"Die morgen duurde langer dan ooit. Ik deed niets anders dan voor het raam staan te praten. Beneden in het park zei een man tegen mij dat de Canadezen in Bontebok waren." Verzetsman Jan Tuut zit op de ochtend van de bevrijding van Heerenveen nog gevangen in Crackstate.
De gevangenis Crackstate is vanaf oktober 1944 het beruchte hoofdkwartier van mannen van de Sicherheits Dienst (SD), die opgejaagd door de geallieerden vanuit België naar het noorden trekken. Er worden talloze gevangenen vreselijk mishandeld, gemarteld en zelfs doodgeschoten. Op het hoogtepunt zitten er 200 tot 300 mannen en vrouwen gevangen. In een vijfpersoons-cel worden soms tientallen mensen opgesloten. Een dag voor de bevrijding dreigen de Duitsers nog de boel op te blazen.
De Canadese bevrijders naderen Heerenveen op 14 april via Mildam. Duitse troepen leveren hardnekkig strijd in dit gebied en er wordt flink met tanks geschoten. De vijftig à zestig gevangenen zitten in doodsangst in Crackstate vast en horen het lawaai in de verte. Totdat bakker Gerlof de Wolf en zijn knecht Hendrik rond half drie vermoeden dat de vijand uit de stad vertrokken is.

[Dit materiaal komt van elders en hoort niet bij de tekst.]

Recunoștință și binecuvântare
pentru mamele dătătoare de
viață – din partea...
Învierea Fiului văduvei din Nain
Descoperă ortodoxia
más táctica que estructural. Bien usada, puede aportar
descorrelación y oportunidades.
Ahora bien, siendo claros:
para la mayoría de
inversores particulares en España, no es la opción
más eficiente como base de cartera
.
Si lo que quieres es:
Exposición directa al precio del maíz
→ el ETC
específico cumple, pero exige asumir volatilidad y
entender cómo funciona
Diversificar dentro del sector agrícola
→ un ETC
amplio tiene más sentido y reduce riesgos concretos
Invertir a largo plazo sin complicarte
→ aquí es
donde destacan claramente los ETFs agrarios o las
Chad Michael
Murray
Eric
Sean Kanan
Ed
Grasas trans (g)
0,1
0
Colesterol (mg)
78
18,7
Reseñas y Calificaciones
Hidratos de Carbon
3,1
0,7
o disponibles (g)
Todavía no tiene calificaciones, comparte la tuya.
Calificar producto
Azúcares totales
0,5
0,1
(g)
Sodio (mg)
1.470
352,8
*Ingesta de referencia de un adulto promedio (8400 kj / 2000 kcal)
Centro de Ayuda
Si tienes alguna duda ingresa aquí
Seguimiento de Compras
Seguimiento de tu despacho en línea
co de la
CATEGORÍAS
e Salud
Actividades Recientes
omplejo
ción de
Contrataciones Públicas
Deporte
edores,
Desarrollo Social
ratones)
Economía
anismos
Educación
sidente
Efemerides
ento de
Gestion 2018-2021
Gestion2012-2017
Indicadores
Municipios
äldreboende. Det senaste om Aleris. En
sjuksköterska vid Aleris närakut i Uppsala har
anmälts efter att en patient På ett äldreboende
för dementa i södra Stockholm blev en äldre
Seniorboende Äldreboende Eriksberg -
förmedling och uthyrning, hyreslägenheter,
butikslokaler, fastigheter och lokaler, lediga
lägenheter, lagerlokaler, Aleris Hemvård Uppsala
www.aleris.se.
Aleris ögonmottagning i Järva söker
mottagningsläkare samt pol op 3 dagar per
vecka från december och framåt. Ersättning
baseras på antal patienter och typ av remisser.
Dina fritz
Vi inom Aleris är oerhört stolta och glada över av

De Wolf woont schuin tegenover Crackstate en kent de situatie goed en hij hoort waar de sleutels liggen. Bedacht op bommen en boobytraps sluipen ze voorzichtig door de open voordeur naar binnen. Ze weten de gevangenen uit de cellen te krijgen. In stilte verlaat iedereen de gevangenis met de opdracht om zo snel mogelijk onder te duiken. Er verschijnen zo nu en dan nog Duitsers in de stad. Het blijft levensgevaarlijk.
Schrikbewind
Voordat de SD onder leiding van SS-Hauptsturmführer Kronberger het schrikbewind begint, pleegt het verzet in september 1944 zes man sterk een overval. Ze weten twee gevangen 'illegalen' te bevrijden. Er wordt in maart 1945 overwogen nog een keer een overval te plegen, maar het risico is te groot.

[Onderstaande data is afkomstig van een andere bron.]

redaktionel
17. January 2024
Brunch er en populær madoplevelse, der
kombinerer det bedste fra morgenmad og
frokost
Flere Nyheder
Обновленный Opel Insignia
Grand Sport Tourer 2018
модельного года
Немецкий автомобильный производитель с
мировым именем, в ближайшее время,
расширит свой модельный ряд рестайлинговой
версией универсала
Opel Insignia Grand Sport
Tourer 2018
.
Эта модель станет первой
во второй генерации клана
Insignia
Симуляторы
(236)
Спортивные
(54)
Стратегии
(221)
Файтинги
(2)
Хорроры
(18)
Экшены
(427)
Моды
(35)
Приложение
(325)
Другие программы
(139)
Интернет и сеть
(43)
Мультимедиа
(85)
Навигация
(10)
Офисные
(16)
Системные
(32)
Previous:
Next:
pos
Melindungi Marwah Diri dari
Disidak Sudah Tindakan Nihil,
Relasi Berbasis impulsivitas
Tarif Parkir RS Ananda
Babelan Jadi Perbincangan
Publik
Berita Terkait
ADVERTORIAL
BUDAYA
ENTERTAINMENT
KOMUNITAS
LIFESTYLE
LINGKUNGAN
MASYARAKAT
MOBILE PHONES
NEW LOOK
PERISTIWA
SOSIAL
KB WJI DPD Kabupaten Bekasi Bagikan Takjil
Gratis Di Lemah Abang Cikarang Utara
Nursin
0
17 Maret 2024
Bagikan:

Een paar dagen voor de bevrijding ontvangt Kronberger een dreigbrief van de Nederlandse Binnenlandse Strijdkrachten (NBS). Het is de communistische Districts Operatie Leider (DOL) die hem waarschuwt geen gevangen meer te doden. Een merkwaardig kat-en-muis-spel gaat hieraan vooraf tussen Kronberger en de Districts Operatieleider (DIC) die in Crackstate gevangen zit.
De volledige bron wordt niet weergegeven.